We all wonder if there’s any science behind identifying mental illness. I’m here to tell you that there is a science. But before mental illness comes developmental pathogenesis — the coming on of a mental illness, usually in the form of unhealthy fixations, unusual behaviors and emotional disturbances. This post is going to explain some ways in which looks may indicate developmental pathogenesis.
Too busy to care for looks
Major excitement/importance often distracts from routine activities. For example, if you just got a job offer, then you may spend the whole day researching the company, while making do with junk food to hold down hunger. Similarly, if you keep a dangerous secret, you may spend all your time avoiding people while ignoring other needs, looks included.
When something big is on our minds, we often ignore work-life balance and work ourselves up to the point of feeling:
- Extremely stressed (because we’re overworked).
- Cranky and in a bad mood (due to brain fatigue, lack of sleep and lack of nutrition).
- Emotionally sensitive (because others judge us for being impatient, obsessed and self-centered).
- Isolated (because we feel burdened by social expectations).
- Depressed (because we don’t give our life some flavor/variety).

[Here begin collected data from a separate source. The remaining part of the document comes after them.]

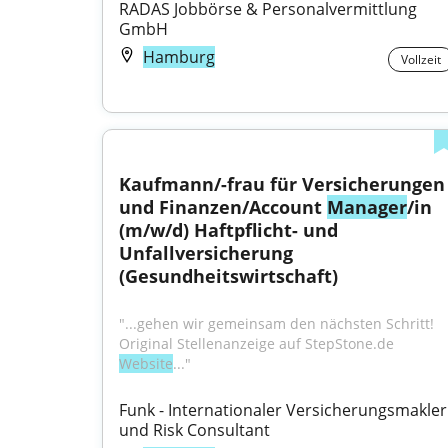
RADAS Jobbörse & Personalvermittlung 
GmbH
Hamburg
Vollzeit
Kaufmann/-frau für Versicherungen 
und Finanzen/Account 
Manager
/in 
(m/w/d) Haftpflicht- und 
Unfallversicherung 
(Gesundheitswirtschaft)
"...gehen wir gemeinsam den nächsten Schritt! 
Original Stellenanzeige auf StepStone.de 
Website
..."
Funk - Internationaler Versicherungsmakler 
und Risk Consultant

- Weak (for taking quick-fix substances to tune out our thoughts. Substances such as alcohol and drugs)
This sort of obsession usually indicates a desperate thirst for a new reality. That new reality could be an escape from the current reality. It could be a deep unhappiness with yourself in some respect. It could be a chance for some freedom and adventure. So on and so forth. Whatever it is, one thing is for sure. The person concerned is not happy with their current reality.
It really is amazing that something as simple as unmanaged hair or a statement like “I don’t have time for looks” could tell you all of the above, and thus plan for correction (with help from a professional, if need be) before it is too late.
Too depressed to care for looks
Disregard for looks is often due to depression. Depending on the degree of depression, the responses to “why don’t you comb your hair?” may vary.
A mildly depressed person might try to cover it up by saying something like “Guess I’m just not that looks-conscious” or “There are more important things than looks” — which, by the way, is a good indication that something significant is bothering them.
A moderately depressed person might say “I don’t know.” Something short and vague to end the conversation. Or, they may say nothing and just shrug. A severely depressed person would be completely unresponsive, barely making eye contact, and looking lost in another world.
Too afraid to think about looks
This could be a case of trauma. For example, when one is violently shocked, abused, threatened or violated. It could also be a case of psychosis (imagining things that aren’t there/real and thus freaking out).
As you can see, a situation in which someone ignores their looks can have some pretty troubling implications. Therefore, it’s worth investigating to ensure it won’t lead to damaged mental health, further down the road.